## [WHAT IS ASKED]
Output every line of the items below, reproducing each one with no changes.

## [Data entries]
-----
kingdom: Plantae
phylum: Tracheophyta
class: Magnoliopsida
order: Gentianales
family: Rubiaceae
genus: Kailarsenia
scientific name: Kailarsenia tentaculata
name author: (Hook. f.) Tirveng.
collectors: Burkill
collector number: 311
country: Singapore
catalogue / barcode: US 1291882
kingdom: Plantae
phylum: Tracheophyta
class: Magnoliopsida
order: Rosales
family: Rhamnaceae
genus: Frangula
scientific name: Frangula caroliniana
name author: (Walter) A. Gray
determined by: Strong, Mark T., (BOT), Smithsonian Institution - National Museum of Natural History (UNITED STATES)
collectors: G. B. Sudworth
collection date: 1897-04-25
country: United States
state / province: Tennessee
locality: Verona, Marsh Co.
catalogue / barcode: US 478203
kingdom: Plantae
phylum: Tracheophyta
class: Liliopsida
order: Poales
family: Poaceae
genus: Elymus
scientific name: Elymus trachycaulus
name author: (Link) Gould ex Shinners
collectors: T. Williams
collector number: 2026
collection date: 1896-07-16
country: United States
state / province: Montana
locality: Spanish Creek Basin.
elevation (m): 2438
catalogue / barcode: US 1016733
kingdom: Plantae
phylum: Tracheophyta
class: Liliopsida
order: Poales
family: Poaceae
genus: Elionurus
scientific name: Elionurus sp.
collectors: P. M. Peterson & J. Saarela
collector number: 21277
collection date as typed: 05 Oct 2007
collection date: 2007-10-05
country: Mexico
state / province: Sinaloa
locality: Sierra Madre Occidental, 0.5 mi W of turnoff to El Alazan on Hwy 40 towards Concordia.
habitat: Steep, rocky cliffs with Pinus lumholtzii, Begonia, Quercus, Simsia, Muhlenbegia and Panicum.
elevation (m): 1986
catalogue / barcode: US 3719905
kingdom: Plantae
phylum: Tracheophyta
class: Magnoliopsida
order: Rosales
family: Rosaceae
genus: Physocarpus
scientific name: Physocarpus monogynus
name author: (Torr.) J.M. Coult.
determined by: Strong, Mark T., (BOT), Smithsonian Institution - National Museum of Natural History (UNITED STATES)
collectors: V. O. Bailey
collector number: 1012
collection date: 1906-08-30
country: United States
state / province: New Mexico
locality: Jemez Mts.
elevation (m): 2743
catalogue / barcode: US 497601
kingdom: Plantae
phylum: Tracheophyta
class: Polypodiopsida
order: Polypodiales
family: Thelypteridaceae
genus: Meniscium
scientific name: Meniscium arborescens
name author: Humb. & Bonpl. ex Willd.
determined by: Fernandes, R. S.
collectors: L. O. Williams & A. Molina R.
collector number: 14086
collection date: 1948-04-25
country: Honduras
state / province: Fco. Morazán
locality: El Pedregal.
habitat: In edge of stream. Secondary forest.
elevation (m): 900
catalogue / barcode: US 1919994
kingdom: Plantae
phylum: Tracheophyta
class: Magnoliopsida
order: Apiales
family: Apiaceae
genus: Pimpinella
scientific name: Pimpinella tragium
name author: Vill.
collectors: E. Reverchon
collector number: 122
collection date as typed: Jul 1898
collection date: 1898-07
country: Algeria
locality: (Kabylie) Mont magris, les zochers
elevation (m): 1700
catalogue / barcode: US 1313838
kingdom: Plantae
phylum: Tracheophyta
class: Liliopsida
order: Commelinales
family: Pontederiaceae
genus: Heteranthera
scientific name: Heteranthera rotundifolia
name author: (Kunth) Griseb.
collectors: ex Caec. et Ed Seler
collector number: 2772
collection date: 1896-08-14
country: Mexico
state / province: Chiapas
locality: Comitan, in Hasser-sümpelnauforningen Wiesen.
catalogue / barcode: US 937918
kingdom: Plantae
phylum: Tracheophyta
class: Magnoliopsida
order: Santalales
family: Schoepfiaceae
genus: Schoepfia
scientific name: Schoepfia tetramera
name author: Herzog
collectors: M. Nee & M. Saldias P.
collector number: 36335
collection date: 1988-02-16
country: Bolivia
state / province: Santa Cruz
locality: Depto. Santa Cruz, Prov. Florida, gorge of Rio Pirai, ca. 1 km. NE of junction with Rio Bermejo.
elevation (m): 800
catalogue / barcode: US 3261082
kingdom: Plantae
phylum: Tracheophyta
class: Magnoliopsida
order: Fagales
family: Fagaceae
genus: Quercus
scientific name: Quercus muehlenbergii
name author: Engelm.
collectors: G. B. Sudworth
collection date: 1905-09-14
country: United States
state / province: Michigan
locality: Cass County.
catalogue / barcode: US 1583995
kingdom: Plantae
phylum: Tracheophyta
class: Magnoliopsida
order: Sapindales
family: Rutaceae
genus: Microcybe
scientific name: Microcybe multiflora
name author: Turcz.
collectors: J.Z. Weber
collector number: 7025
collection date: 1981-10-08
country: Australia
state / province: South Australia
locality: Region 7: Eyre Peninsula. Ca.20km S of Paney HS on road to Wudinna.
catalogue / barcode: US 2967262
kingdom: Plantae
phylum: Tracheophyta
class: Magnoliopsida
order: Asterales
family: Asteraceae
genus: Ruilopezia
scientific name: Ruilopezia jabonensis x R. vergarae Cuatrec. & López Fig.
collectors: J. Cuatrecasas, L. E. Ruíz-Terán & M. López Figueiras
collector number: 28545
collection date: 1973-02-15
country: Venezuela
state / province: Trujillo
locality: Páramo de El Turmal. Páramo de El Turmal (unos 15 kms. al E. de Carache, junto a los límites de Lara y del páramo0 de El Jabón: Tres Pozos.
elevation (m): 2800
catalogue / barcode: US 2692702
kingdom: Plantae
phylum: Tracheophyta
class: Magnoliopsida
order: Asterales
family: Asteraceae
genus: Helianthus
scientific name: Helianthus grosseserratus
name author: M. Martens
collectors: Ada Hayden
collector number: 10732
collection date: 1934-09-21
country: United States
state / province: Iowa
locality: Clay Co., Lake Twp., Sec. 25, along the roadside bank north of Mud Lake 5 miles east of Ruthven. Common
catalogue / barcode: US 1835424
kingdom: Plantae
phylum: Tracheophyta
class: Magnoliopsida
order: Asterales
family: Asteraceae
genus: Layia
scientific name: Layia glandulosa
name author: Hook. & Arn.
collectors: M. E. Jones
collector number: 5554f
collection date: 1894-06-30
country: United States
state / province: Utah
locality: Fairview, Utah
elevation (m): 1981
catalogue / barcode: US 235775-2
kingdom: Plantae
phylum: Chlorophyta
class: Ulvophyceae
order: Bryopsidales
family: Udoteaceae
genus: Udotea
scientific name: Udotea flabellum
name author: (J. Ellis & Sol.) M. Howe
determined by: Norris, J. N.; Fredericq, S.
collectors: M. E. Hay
-----
## [PROBLEM SOLUTION]
kingdom: Plantae
phylum: Tracheophyta
class: Magnoliopsida
order: Gentianales
family: Rubiaceae
genus: Kailarsenia
scientific name: Kailarsenia tentaculata
name author: (Hook. f.) Tirveng.
collectors: Burkill
collector number: 311
country: Singapore
catalogue / barcode: US 1291882
kingdom: Plantae
phylum: Tracheophyta
class: Magnoliopsida
order: Rosales
family: Rhamnaceae
genus: Frangula
scientific name: Frangula caroliniana
name author: (Walter) A. Gray
determined by: Strong, Mark T., (BOT), Smithsonian Institution - National Museum of Natural History (UNITED STATES)
collectors: G. B. Sudworth
collection date: 1897-04-25
country: United States
state / province: Tennessee
locality: Verona, Marsh Co.
catalogue / barcode: US 478203
kingdom: Plantae
phylum: Tracheophyta
class: Liliopsida
order: Poales
family: Poaceae
genus: Elymus
scientific name: Elymus trachycaulus
name author: (Link) Gould ex Shinners
collectors: T. Williams
collector number: 2026
collection date: 1896-07-16
country: United States
state / province: Montana
locality: Spanish Creek Basin.
elevation (m): 2438
catalogue / barcode: US 1016733
kingdom: Plantae
phylum: Tracheophyta
class: Liliopsida
order: Poales
family: Poaceae
genus: Elionurus
scientific name: Elionurus sp.
collectors: P. M. Peterson & J. Saarela
collector number: 21277
collection date as typed: 05 Oct 2007
collection date: 2007-10-05
country: Mexico
state / province: Sinaloa
locality: Sierra Madre Occidental, 0.5 mi W of turnoff to El Alazan on Hwy 40 towards Concordia.
habitat: Steep, rocky cliffs with Pinus lumholtzii, Begonia, Quercus, Simsia, Muhlenbegia and Panicum.
elevation (m): 1986
catalogue / barcode: US 3719905
kingdom: Plantae
phylum: Tracheophyta
class: Magnoliopsida
order: Rosales
family: Rosaceae
genus: Physocarpus
scientific name: Physocarpus monogynus
name author: (Torr.) J.M. Coult.
determined by: Strong, Mark T., (BOT), Smithsonian Institution - National Museum of Natural History (UNITED STATES)
collectors: V. O. Bailey
collector number: 1012
collection date: 1906-08-30
country: United States
state / province: New Mexico
locality: Jemez Mts.
elevation (m): 2743
catalogue / barcode: US 497601
kingdom: Plantae
phylum: Tracheophyta
class: Polypodiopsida
order: Polypodiales
family: Thelypteridaceae
genus: Meniscium
scientific name: Meniscium arborescens
name author: Humb. & Bonpl. ex Willd.
determined by: Fernandes, R. S.
collectors: L. O. Williams & A. Molina R.
collector number: 14086
collection date: 1948-04-25
country: Honduras
state / province: Fco. Morazán
locality: El Pedregal.
habitat: In edge of stream. Secondary forest.
elevation (m): 900
catalogue / barcode: US 1919994
kingdom: Plantae
phylum: Tracheophyta
class: Magnoliopsida
order: Apiales
family: Apiaceae
genus: Pimpinella
scientific name: Pimpinella tragium
name author: Vill.
collectors: E. Reverchon
collector number: 122
collection date as typed: Jul 1898
collection date: 1898-07
country: Algeria
locality: (Kabylie) Mont magris, les zochers
elevation (m): 1700
catalogue / barcode: US 1313838
kingdom: Plantae
phylum: Tracheophyta
class: Liliopsida
order: Commelinales
family: Pontederiaceae
genus: Heteranthera
scientific name: Heteranthera rotundifolia
name author: (Kunth) Griseb.
collectors: ex Caec. et Ed Seler
collector number: 2772
collection date: 1896-08-14
country: Mexico
state / province: Chiapas
locality: Comitan, in Hasser-sümpelnauforningen Wiesen.
catalogue / barcode: US 937918
kingdom: Plantae
phylum: Tracheophyta
class: Magnoliopsida
order: Santalales
family: Schoepfiaceae
genus: Schoepfia
scientific name: Schoepfia tetramera
name author: Herzog
collectors: M. Nee & M. Saldias P.
collector number: 36335
collection date: 1988-02-16
country: Bolivia
state / province: Santa Cruz
locality: Depto. Santa Cruz, Prov. Florida, gorge of Rio Pirai, ca. 1 km. NE of junction with Rio Bermejo.
elevation (m): 800
catalogue / barcode: US 3261082
kingdom: Plantae
phylum: Tracheophyta
class: Magnoliopsida
order: Fagales
family: Fagaceae
genus: Quercus
scientific name: Quercus muehlenbergii
name author: Engelm.
collectors: G. B. Sudworth
collection date: 1905-09-14
country: United States
state / province: Michigan
locality: Cass County.
catalogue / barcode: US 1583995
kingdom: Plantae
phylum: Tracheophyta
class: Magnoliopsida
order: Sapindales
family: Rutaceae
genus: Microcybe
scientific name: Microcybe multiflora
name author: Turcz.
collectors: J.Z. Weber
collector number: 7025
collection date: 1981-10-08
country: Australia
state / province: South Australia
locality: Region 7: Eyre Peninsula. Ca.20km S of Paney HS on road to Wudinna.
catalogue / barcode: US 2967262
kingdom: Plantae
phylum: Tracheophyta
class: Magnoliopsida
order: Asterales
family: Asteraceae
genus: Ruilopezia
scientific name: Ruilopezia jabonensis x R. vergarae Cuatrec. & López Fig.
collectors: J. Cuatrecasas, L. E. Ruíz-Terán & M. López Figueiras
collector number: 28545
collection date: 1973-02-15
country: Venezuela
state / province: Trujillo
locality: Páramo de El Turmal. Páramo de El Turmal (unos 15 kms. al E. de Carache, junto a los límites de Lara y del páramo0 de El Jabón: Tres Pozos.
elevation (m): 2800
catalogue / barcode: US 2692702
kingdom: Plantae
phylum: Tracheophyta
class: Magnoliopsida
order: Asterales
family: Asteraceae
genus: Helianthus
scientific name: Helianthus grosseserratus
name author: M. Martens
collectors: Ada Hayden
collector number: 10732
collection date: 1934-09-21
country: United States
state / province: Iowa
locality: Clay Co., Lake Twp., Sec. 25, along the roadside bank north of Mud Lake 5 miles east of Ruthven. Common
catalogue / barcode: US 1835424
kingdom: Plantae
phylum: Tracheophyta
class: Magnoliopsida
order: Asterales
family: Asteraceae
genus: Layia
scientific name: Layia glandulosa
name author: Hook. & Arn.
collectors: M. E. Jones
collector number: 5554f
collection date: 1894-06-30
country: United States
state / province: Utah
locality: Fairview, Utah
elevation (m): 1981
catalogue / barcode: US 235775-2
kingdom: Plantae
phylum: Chlorophyta
class: Ulvophyceae
order: Bryopsidales
family: Udoteaceae
genus: Udotea
scientific name: Udotea flabellum
name author: (J. Ellis & Sol.) M. Howe
determined by: Norris, J. N.; Fredericq, S.
collectors: M. E. Hay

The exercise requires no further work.